Snudi Force Ouvrière Somme

Consultation sur les rythmes scolaires

mercredi 3 novembre 2010 par le Snudi Fo 80

à Monsieur Luc Chatel

Ministre de l’Education nationale

Montreuil le 21 octobre 2010

Objet : Consultation sur les rythmes scolaires

Monsieur le Ministre,

Dans le cadre de la Consultation nationale sur les rythmes scolaires, les inspecteurs d’académie programment la consultation des conseils d’école. A ce titre, ils invitent par courrier les directeurs d’école à mettre à l’ordre du jour du premier conseil d’école un point : « information et discussion relatives à la consultation sur les rythmes scolaires ».

Cette demande appelle de notre part plusieurs observations immédiates.

L’ Article D 411-2 du Code de l’Education modifié par Décret n°2008-463 du 15 mai 2008 - qui définit les prérogatives du conseil d’école ne prévoit pas d’inclure de point sur quelque débat de société que ce soit à l’ordre du jour de ses réunions. Ses prérogatives se limitent au fonctionnement de l’école abordé en trois points clairement définis et à la possibilité d’y organiser un débat sur les rythmes scolaires leur est contradictoire.

La notion de « forums » que vous développez dans votre éditorial de présentation de la Conférence nationale qui « doit aussi être le moment où chacun puisse exprimer son avis … » n’est pas compatible avec la nature même du conseil d’école.

D’autre part, cette consultation soulève une question de fond.

Les représentants des parents et des municipalités au conseil d’école pourront faire valoir librement leurs opinions et leurs intérêts alors que les enseignants fonctionnaires d’Etat, en service et par conséquent soumis à un certain devoir de réserve, rencontreront les plus grandes difficultés à s’y exprimer librement.

Un débat ne peut être véritable que si chacune des parties peut faire valoir son point de vue à égalité et sans restriction d’aucune sorte. Le cadre du conseil d’école au sein duquel se côtoient des représentants élus et des fonctionnaires dans l’exercice de leur mission ne répond pas à cette exigence.

De même, la sollicitation des parents élus au sein du conseil d’école pour établir le compte-rendu des débats au titre d’une indépendance fort subjective n’a pas manqué de nous surprendre. Outre que le directeur d’école n’a pas vocation à pouvoir exiger quelque tâche que ce soit des représentants de parents d’élèves élus, cette proposition retire au directeur la place que lui a dévolue la réglementation.

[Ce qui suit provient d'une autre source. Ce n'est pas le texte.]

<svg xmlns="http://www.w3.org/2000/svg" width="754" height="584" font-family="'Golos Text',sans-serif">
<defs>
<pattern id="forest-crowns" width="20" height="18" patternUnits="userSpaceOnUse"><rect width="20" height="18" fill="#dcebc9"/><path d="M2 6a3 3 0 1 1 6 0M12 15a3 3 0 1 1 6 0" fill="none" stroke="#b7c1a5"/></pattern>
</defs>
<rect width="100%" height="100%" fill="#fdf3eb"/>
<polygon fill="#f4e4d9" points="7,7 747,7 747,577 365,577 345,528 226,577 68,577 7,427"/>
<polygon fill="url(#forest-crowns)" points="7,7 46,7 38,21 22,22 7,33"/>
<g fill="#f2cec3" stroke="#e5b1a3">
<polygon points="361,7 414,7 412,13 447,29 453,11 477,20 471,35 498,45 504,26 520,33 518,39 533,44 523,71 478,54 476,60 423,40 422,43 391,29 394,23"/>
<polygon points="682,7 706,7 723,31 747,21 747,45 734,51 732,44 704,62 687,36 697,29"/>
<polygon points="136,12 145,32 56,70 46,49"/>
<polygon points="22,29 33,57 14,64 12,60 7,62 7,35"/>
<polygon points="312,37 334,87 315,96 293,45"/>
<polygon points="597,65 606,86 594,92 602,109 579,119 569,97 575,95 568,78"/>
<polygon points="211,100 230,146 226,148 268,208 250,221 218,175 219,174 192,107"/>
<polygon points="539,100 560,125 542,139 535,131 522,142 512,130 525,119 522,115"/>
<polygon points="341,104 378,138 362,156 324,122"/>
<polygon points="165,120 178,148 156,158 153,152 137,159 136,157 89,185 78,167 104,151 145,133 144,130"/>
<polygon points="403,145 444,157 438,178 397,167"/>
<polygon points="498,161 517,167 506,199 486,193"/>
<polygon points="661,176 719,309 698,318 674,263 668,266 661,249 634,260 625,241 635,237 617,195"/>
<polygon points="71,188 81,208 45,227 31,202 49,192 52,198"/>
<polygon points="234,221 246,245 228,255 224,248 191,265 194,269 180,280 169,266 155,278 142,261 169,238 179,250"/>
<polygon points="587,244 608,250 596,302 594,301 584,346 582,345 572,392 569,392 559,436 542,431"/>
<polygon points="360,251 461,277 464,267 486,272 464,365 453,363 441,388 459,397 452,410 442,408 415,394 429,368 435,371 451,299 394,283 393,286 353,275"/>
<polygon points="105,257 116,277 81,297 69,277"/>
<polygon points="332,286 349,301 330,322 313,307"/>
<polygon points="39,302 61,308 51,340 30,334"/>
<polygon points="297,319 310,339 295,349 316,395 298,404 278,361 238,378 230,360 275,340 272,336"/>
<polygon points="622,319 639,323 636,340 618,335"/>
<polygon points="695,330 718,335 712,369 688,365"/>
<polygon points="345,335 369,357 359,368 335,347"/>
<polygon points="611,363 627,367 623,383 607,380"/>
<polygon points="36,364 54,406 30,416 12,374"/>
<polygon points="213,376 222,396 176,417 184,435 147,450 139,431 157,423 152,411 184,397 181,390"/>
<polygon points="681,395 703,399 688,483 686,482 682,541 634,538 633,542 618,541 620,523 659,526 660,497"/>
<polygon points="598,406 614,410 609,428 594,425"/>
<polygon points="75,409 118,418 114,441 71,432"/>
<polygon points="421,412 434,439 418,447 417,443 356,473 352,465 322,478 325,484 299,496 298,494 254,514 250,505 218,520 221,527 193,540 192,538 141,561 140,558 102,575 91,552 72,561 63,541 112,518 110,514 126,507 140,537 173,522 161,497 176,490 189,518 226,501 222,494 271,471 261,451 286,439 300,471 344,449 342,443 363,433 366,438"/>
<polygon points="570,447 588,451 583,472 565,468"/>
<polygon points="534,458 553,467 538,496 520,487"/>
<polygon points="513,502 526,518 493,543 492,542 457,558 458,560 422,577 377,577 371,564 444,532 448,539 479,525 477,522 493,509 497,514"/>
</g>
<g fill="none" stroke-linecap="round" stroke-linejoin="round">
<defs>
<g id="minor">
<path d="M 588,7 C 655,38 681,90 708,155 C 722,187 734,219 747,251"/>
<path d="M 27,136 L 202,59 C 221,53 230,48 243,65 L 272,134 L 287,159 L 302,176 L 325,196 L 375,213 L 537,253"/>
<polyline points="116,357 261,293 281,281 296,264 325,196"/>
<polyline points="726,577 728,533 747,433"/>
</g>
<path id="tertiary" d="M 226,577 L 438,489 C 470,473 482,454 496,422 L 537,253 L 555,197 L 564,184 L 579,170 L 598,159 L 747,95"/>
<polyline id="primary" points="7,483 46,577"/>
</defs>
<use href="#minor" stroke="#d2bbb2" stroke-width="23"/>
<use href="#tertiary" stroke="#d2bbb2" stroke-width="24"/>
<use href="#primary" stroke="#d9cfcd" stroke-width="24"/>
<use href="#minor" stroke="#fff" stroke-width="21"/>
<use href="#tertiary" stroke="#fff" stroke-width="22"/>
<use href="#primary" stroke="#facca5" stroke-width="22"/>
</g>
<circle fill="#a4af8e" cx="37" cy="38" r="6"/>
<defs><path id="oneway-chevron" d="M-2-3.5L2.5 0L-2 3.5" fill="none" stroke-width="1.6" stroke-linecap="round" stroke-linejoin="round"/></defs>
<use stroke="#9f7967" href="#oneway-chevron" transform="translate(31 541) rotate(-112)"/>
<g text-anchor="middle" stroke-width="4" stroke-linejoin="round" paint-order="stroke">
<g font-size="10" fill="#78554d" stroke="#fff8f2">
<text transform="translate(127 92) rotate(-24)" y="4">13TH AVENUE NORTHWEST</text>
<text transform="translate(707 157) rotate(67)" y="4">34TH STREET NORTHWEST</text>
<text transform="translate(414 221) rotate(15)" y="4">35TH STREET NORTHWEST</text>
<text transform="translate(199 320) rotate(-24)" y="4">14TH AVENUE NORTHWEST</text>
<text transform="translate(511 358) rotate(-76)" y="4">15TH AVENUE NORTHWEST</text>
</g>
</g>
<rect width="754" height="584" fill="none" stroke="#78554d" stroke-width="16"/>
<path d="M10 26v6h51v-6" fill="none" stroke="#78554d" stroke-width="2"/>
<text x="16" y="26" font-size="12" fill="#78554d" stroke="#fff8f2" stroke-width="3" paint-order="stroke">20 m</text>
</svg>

Enfin nous ne pouvons ignorer que les éventuelles divergences d’opinions et d’intérêts qui pourraient apparaître entre les différentes composantes du conseil d‘école risquent, dans certains cas, de détériorer les bonnes relations qui existent entre les parents, les municipalités et les enseignants dans les écoles.

Il nous apparaît donc que ces initiatives ne peuvent être maintenues. Je vous demande de bien vouloir rappeler aux autorités académiques que le conseil d’école n’est pas un lieu, ni une instance appropriée pour organiser ce débat.

Veuillez agréer, Monsieur le Ministre, l’expression de ma parfaite considération.